ABOUT THIS EXERCISE: Copy out each of the rows below verbatim, omitting the pictures.

GIVEN DATA:

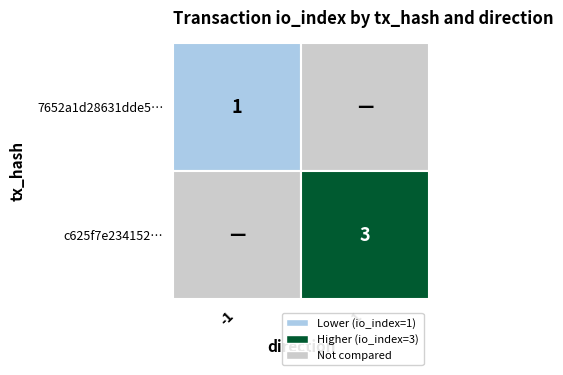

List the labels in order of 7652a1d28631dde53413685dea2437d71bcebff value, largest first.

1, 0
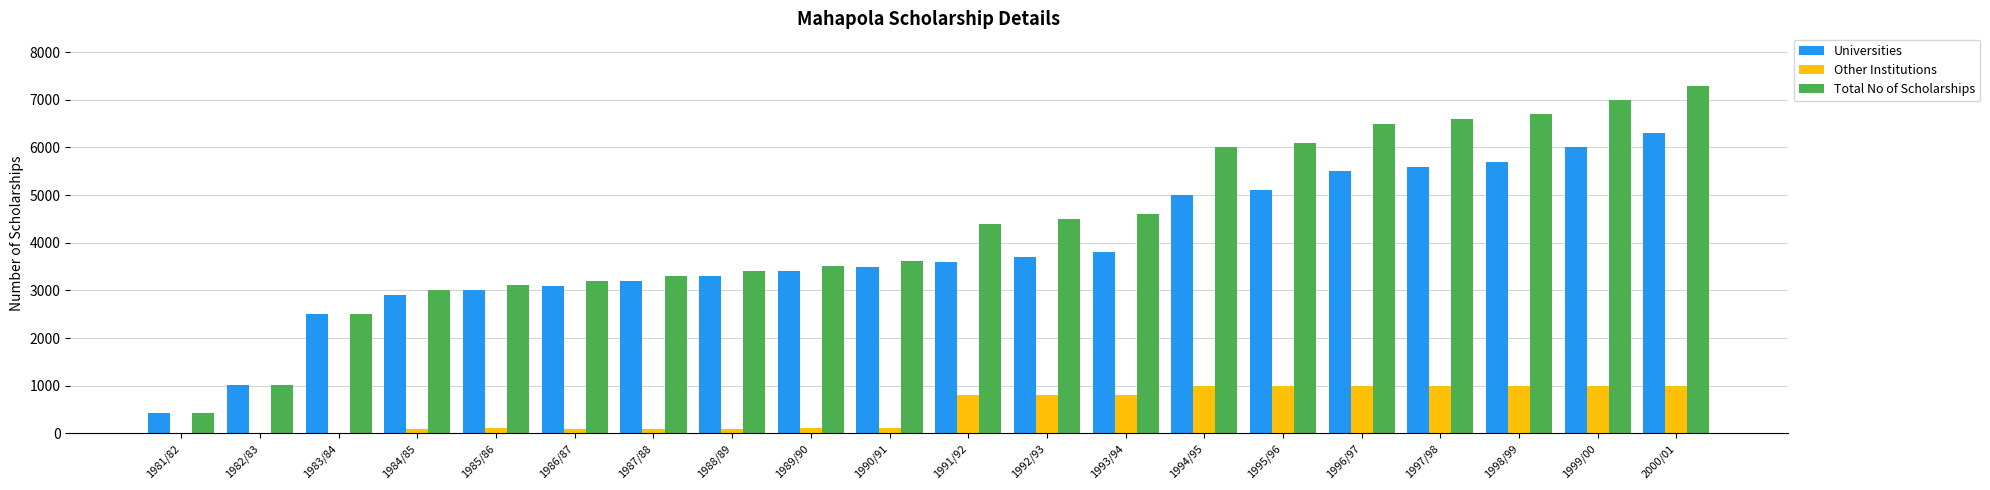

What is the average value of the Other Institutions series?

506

RESULT OF THE TASK:
List the labels in order of 7652a1d28631dde53413685dea2437d71bcebff value, largest first.

1, 0

What is the average value of the Other Institutions series?

506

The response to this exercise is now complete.